**Exercise prompt:** Reproduce verbatim the lines starting with the line that contains "situatie dat ze" and going on through the line that contains "promociones: OfertaSimple, Pahoy...", both included. Leave the pictures out of the output.

START Information given

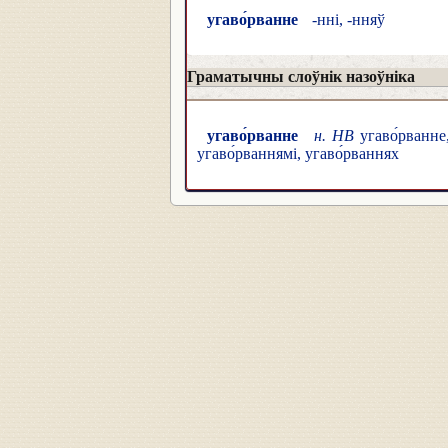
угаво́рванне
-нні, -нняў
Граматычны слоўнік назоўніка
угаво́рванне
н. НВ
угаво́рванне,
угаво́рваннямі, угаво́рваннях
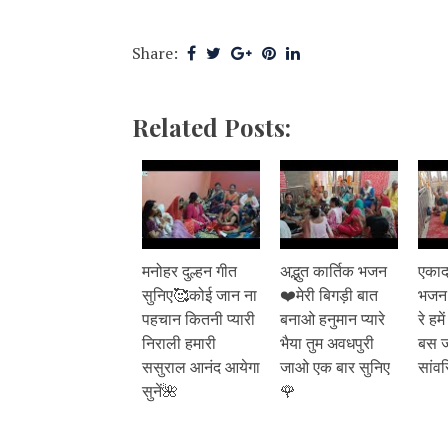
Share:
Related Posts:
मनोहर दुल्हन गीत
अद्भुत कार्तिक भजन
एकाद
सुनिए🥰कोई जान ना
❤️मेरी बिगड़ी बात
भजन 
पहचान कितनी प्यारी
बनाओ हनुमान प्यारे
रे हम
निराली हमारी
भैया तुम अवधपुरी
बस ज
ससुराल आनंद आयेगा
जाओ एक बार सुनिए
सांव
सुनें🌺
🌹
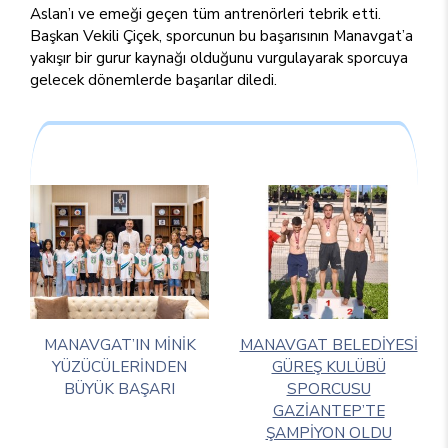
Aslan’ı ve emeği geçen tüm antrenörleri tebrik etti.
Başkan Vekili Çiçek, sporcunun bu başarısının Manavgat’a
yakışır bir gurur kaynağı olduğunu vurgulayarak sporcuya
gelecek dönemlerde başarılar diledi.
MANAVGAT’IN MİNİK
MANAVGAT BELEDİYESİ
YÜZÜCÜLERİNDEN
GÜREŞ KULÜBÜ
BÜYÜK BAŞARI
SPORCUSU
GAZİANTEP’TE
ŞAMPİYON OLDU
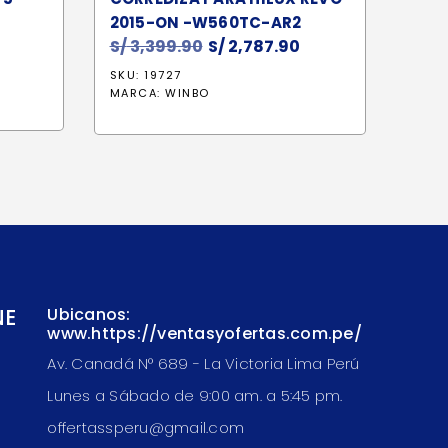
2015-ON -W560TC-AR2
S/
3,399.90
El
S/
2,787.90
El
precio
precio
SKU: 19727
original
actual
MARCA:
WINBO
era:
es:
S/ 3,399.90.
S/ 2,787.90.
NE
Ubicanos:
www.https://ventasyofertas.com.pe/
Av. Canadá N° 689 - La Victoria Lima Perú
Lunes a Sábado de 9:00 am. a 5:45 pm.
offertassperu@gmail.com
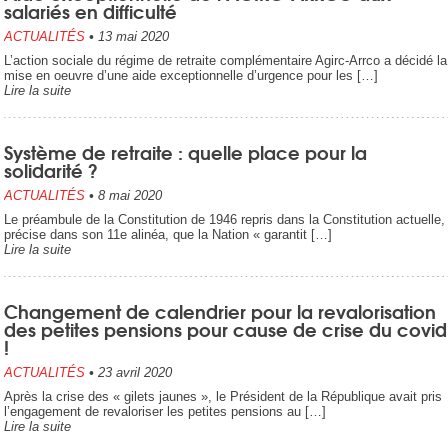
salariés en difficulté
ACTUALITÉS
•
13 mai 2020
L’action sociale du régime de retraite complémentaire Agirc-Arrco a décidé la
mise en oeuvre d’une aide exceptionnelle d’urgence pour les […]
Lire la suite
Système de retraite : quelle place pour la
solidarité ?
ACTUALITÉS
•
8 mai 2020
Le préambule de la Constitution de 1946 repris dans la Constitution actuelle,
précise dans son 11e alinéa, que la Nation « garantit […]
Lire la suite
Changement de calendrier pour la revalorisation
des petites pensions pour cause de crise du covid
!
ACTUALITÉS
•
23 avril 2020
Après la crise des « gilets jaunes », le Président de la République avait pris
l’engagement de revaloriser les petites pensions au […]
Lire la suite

END Information given
START Information given

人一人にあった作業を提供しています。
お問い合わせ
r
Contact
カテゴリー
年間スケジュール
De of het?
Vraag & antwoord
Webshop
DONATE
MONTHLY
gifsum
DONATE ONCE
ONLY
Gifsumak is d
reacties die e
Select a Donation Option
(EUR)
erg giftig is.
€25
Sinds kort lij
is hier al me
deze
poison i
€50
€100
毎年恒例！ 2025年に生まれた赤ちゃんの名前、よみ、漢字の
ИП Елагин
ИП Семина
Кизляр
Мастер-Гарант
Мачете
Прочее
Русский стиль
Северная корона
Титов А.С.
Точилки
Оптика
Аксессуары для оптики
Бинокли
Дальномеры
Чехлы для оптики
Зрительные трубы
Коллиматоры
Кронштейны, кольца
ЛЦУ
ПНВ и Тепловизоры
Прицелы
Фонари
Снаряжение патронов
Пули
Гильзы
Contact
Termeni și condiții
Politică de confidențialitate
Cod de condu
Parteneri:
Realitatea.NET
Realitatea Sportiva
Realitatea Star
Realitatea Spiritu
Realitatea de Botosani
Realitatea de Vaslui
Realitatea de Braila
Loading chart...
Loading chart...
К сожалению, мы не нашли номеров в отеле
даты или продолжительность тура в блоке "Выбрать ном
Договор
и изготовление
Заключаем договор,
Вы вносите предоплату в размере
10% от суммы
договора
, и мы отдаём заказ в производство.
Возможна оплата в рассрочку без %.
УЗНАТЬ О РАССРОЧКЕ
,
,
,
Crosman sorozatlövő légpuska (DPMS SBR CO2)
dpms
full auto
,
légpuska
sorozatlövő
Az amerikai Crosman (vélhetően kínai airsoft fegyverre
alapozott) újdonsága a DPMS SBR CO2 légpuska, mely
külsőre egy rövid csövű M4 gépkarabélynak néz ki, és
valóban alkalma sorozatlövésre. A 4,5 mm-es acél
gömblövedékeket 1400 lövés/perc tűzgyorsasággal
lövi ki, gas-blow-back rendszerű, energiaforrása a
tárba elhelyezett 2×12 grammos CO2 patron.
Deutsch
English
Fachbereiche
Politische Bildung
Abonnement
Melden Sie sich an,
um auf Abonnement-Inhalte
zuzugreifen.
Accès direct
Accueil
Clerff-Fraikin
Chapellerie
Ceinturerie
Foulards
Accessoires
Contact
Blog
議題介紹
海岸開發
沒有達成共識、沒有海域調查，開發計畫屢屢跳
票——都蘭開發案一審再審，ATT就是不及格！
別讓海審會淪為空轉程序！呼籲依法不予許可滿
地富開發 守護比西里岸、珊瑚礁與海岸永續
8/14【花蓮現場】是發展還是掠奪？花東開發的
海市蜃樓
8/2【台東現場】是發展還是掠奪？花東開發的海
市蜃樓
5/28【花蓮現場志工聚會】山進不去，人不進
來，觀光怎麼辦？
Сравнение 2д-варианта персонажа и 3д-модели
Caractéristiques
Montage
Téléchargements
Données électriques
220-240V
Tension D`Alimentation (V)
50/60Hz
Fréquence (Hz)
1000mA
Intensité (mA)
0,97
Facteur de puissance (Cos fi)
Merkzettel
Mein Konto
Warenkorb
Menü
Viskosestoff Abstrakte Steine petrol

END Information given
START Information given

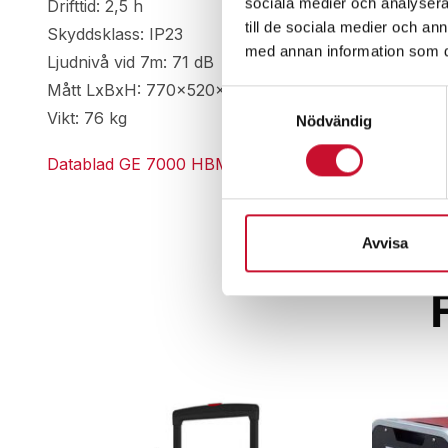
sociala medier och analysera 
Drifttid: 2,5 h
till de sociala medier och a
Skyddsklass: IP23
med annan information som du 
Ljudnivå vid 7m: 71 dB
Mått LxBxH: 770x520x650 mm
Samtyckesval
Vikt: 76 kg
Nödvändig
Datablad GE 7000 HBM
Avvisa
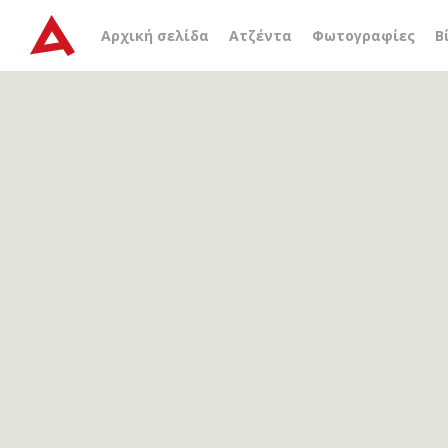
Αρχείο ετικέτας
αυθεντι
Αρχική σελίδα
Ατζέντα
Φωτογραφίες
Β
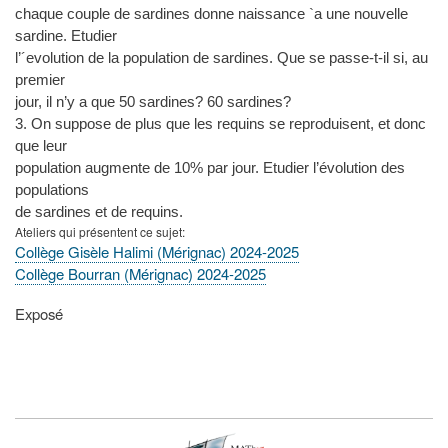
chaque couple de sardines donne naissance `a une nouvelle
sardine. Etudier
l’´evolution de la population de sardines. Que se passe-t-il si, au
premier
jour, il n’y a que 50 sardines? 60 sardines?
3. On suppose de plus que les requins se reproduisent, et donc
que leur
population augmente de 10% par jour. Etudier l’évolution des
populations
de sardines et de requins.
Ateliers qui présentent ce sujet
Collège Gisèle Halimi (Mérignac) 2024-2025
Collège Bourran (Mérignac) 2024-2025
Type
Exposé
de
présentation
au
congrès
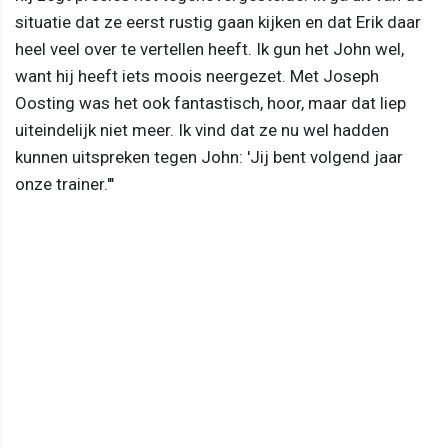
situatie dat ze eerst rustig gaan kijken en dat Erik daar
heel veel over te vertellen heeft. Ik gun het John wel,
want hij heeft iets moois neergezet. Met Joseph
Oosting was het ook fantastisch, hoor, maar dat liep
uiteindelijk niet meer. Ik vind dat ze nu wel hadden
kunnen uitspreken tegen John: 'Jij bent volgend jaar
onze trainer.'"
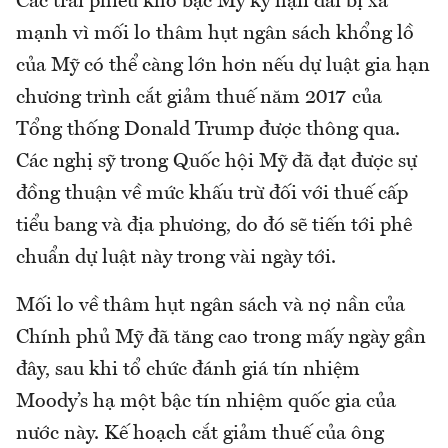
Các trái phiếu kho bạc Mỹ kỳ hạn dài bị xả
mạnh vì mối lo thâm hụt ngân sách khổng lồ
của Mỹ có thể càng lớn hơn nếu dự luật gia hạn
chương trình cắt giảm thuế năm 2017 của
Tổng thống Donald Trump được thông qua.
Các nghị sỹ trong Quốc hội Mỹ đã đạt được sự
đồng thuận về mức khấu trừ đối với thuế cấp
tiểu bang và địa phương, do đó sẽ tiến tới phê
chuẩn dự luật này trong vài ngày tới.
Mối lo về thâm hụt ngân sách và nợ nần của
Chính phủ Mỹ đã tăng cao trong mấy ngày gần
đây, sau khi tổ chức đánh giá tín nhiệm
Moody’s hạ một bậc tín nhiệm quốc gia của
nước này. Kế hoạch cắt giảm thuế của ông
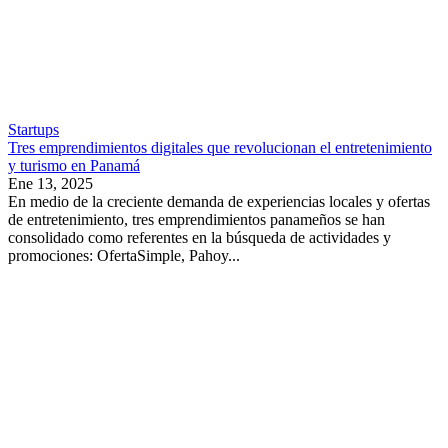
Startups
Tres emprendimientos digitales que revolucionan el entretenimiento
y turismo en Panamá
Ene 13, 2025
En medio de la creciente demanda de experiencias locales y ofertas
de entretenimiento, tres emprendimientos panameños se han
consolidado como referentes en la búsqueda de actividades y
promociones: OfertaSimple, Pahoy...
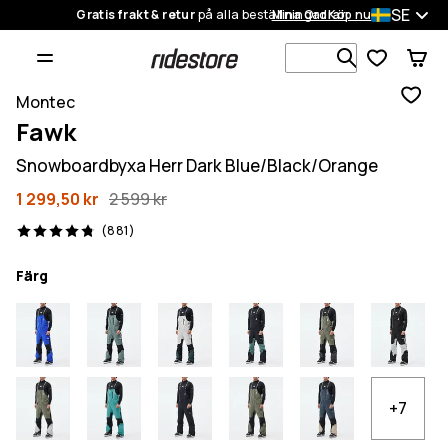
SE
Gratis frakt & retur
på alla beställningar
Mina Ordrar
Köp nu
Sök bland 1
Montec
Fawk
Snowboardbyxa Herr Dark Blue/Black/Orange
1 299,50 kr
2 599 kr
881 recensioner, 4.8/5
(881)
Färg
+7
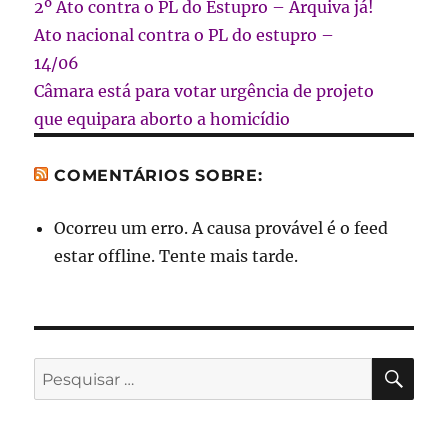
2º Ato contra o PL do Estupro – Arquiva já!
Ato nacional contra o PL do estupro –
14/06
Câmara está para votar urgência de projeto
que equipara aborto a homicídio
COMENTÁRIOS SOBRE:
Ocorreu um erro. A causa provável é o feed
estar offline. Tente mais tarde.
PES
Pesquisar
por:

END Information given

**Answer to this exercise:**
situatie dat ze eerst rustig gaan kijken en dat Erik daar
heel veel over te vertellen heeft. Ik gun het John wel,
want hij heeft iets moois neergezet. Met Joseph
Oosting was het ook fantastisch, hoor, maar dat liep
uiteindelijk niet meer. Ik vind dat ze nu wel hadden
kunnen uitspreken tegen John: 'Jij bent volgend jaar
onze trainer.'"
Các trái phiếu kho bạc Mỹ kỳ hạn dài bị xả
mạnh vì mối lo thâm hụt ngân sách khổng lồ
của Mỹ có thể càng lớn hơn nếu dự luật gia hạn
chương trình cắt giảm thuế năm 2017 của
Tổng thống Donald Trump được thông qua.
Các nghị sỹ trong Quốc hội Mỹ đã đạt được sự
đồng thuận về mức khấu trừ đối với thuế cấp
tiểu bang và địa phương, do đó sẽ tiến tới phê
chuẩn dự luật này trong vài ngày tới.
Mối lo về thâm hụt ngân sách và nợ nần của
Chính phủ Mỹ đã tăng cao trong mấy ngày gần
đây, sau khi tổ chức đánh giá tín nhiệm
Moody’s hạ một bậc tín nhiệm quốc gia của
nước này. Kế hoạch cắt giảm thuế của ông
Startups
Tres emprendimientos digitales que revolucionan el entretenimiento
y turismo en Panamá
Ene 13, 2025
En medio de la creciente demanda de experiencias locales y ofertas
de entretenimiento, tres emprendimientos panameños se han
consolidado como referentes en la búsqueda de actividades y
promociones: OfertaSimple, Pahoy...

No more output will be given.